De roeibond spant zich in om roeien meer divers te maken. Zo is er een campagne om meer vrouwen voor bestuursfuncties te werven. En is er een commissie diversiteit en inclusie opgetuigd. Deze commissie heeft als een van de eerste acties een enquête gelanceerd waarvan wordt gehoopt dat zoveel mogelijk roeiers en roeisters die invullen. Ook op verenigingsniveau wordt er aan de weg getimmerd. Zo bracht Laga een interview met twee leden over hun geaardheid. Stokvis heeft onderzoek gedaan naar het functioneren en de ontwikkeling van sportverenigingen en bonden. In verband daarmee heeft hij ook bezien wat er terecht komt van het streven van de overheid om verenigingen in etnisch opzicht meer divers te maken.

Oogopslag
Volgens Stokvis is er weinig kans dat de bond door specifieke beleidsmaatregelen, zoals promotie-acties, in etnisch perspectief meer divers wordt. Hoewel veel studenten met een migratieachtergrond naar universiteiten en hogescholen gaan, zie je die mensen verhoudingsgewijs nauwelijks terug bij de studentenroeiverenigingen. “Stel, je bent van Surinaamse, Marokkaanse of Turkse afkomst en je gaat naar de introductie bij een studentenclub, dan zie je in een oogopslag dat je zo ongeveer de enige bent met die achtergrond. Dat trekt niet aan. Terwijl de clubs helemaal niet willen uitstralen dat mensen met een migratieachtergrond niet welkom zijn. Dat is ook niet het punt. Veel mensen voelen zich niet thuis in een omgeving van mensen die niet op hen lijken.”

Gewoonten
Met de huidige clubstructuren zal dat maar langzaam veranderen. “Omdat je in Nederland voornamelijk kunt roeien bij een vereniging, is het onbedoeld lastig voor mensen met een migratieachtergrond er zich bij aan te sluiten. De clubpopulatie is een tamelijk homogene groep met eigen zeden en gewoontes, daar voel je je als buitenstaander met een andere achtergrond niet snel bij thuis. Misschien dat commerciële roeischolen iets makkelijker toegankelijk zijn.”

Welvaart
Bovendien heeft roeien een tamelijk elitair karakter, net zoals tennis en golf dat vroeger hadden.
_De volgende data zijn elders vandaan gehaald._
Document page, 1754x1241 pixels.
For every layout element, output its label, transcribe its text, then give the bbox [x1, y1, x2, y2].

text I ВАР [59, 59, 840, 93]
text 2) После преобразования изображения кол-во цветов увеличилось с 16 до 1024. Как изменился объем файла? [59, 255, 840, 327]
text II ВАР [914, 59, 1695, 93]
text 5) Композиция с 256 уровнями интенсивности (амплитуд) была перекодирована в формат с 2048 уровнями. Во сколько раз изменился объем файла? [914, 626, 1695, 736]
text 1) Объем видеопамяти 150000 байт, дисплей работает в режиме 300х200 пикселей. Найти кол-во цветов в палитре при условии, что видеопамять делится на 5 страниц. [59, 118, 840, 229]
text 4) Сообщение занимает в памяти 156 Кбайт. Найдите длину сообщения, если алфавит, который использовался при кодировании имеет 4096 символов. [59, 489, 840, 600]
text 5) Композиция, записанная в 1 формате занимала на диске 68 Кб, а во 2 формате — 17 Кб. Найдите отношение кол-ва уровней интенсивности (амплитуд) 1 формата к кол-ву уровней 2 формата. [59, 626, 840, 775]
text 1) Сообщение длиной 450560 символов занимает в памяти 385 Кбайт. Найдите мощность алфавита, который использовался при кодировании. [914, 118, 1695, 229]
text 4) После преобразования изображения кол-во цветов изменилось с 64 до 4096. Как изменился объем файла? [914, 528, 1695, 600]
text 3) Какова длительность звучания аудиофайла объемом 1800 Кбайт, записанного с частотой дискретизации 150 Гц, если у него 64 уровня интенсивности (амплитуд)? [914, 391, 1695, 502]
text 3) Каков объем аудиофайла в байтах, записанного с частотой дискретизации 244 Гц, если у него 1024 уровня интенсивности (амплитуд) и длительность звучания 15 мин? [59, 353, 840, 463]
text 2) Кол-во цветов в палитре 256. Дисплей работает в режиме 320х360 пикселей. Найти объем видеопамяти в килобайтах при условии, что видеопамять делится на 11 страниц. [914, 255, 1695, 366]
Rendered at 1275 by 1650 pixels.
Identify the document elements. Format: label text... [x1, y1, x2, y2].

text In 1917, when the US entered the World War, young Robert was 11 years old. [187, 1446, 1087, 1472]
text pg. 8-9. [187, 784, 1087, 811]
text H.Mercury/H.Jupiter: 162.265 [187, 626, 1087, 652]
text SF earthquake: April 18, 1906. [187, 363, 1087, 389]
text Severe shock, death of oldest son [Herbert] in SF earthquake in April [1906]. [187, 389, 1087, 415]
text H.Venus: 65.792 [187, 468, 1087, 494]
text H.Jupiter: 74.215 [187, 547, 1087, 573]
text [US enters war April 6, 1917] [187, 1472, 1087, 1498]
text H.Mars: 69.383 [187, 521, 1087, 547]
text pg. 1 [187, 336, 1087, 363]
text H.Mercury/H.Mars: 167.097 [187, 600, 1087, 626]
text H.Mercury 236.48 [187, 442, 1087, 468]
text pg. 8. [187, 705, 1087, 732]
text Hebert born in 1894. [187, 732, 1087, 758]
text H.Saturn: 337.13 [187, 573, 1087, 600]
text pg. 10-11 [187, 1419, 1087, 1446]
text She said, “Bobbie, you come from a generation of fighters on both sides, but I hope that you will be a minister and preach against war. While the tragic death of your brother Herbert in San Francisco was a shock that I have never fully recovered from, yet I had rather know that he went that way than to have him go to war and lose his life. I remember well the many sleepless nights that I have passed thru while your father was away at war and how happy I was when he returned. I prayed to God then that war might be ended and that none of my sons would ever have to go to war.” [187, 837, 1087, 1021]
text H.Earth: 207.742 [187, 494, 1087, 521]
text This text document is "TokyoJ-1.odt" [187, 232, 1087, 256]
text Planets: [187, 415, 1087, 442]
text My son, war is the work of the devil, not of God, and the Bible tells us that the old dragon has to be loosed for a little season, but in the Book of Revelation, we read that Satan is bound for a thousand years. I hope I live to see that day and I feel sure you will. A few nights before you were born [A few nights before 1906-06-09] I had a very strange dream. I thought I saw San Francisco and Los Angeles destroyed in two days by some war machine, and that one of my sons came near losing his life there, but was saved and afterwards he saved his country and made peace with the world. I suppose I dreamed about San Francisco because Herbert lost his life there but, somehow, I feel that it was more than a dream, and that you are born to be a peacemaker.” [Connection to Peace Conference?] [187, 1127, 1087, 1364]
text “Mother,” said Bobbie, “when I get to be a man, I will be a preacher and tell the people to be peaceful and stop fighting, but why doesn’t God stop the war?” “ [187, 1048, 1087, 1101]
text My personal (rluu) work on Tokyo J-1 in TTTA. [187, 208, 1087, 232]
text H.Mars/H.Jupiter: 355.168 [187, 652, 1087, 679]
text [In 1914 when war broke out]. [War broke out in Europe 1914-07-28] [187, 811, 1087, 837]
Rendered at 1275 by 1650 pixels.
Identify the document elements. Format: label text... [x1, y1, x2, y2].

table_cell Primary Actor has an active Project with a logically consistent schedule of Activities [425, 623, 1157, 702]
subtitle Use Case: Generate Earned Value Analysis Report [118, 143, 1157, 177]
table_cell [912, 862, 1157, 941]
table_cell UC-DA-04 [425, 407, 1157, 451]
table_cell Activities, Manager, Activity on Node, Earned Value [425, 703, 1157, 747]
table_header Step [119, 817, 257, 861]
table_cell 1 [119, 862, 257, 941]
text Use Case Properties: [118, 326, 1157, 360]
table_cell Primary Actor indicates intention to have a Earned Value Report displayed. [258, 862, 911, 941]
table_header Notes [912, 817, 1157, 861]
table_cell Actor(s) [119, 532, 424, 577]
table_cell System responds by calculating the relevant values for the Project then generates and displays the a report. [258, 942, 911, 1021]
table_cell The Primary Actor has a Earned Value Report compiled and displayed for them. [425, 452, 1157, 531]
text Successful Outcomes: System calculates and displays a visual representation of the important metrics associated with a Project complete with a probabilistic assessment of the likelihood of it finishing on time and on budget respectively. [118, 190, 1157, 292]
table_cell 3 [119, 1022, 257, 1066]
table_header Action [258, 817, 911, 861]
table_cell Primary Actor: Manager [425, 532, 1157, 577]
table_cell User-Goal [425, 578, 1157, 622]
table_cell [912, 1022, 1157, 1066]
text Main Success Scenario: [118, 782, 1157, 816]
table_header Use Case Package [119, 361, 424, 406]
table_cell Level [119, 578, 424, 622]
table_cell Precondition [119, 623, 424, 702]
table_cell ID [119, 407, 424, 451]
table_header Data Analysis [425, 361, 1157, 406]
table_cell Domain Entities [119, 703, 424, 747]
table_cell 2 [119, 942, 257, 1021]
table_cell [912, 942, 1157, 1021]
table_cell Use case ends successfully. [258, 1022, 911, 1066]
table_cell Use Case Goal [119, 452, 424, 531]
Sporen van de oude met het corps verbonden tradities treft men er nog steeds aan. “Denk aan blazers en clubliederen. Ook dat kan afstotend werken. Tennis en golf zijn veel meer gepopulariseerd dan roeien. Tennis is uitgegroeid tot de tweede sport van Nederland, dat kun je inmiddels een volkssport noemen. Dat heeft te maken met de toename van de welvaart in de jaren zestig en zeventig. Maar ik vraag me af of het aandeel van tennissers met een migratieachtergrond evenredig is toegenomen met hun aandeel in de Nederlandse bevolking”.

Conformiteit
Bij golf ziet hij een andere ontwikkeling. Die sport is vooral gegroeid via de toename van het aantal commerciële golfbanen. “Je hoeft je niet aan ter sluiten bij een club. Daardoor lijkt het gevoelsmatig gemakkelijker om als persoon met een migratieachtergrond die sport te gaan beoefenen. De impliciete druk tot conformiteit die bij verenigingen bestaat, ontbreekt daar. Ik heb echter geen cijfers over het aandeel golfers met een migratieachtergrond.”

Voetbal
Als ergens de integratie tussen wit en gekleurd gelukt lijkt te zijn dan is dat, afgezien van racistische uitingen door publiek, het voetbal. Maar volgens Stokvis is dat maar ten dele zo. “Je ziet juist bij voetbal heel veel etnische clubs. Die sport is gedeeltelijk gesegmenteerd. Maar ik zie weinig animo onder migrantengroepen om eigen roeiverenigingen op te richten. Daarvoor is roeien in de meeste landen van herkomst een te onbekende sport.”

Tijd
Volgens de socioloog gaat het nog wel even duren voordat de roeigemeenschap verandert van een witte sport naar een meer representatieve afspiegeling van de samenleving. Dat komt ook nog door een andere tendens bij de keuze voor een sport. “Jongeren kiezen vaak voor een sport die al wordt beoefend binnen een familie of vriendengroep”. Ook door die neiging verandert de samenstelling van het ledenbestand van een sport maar heel langzaam. Ik denk dat roeiverenigingen heel bewust moeten omgaan met het gegeven dat voor mensen met een migratieachtergrond het toetreden tot een club heel moeilijk is. Oprichting van roeischolen op commerciële basis werkt misschien beter.”.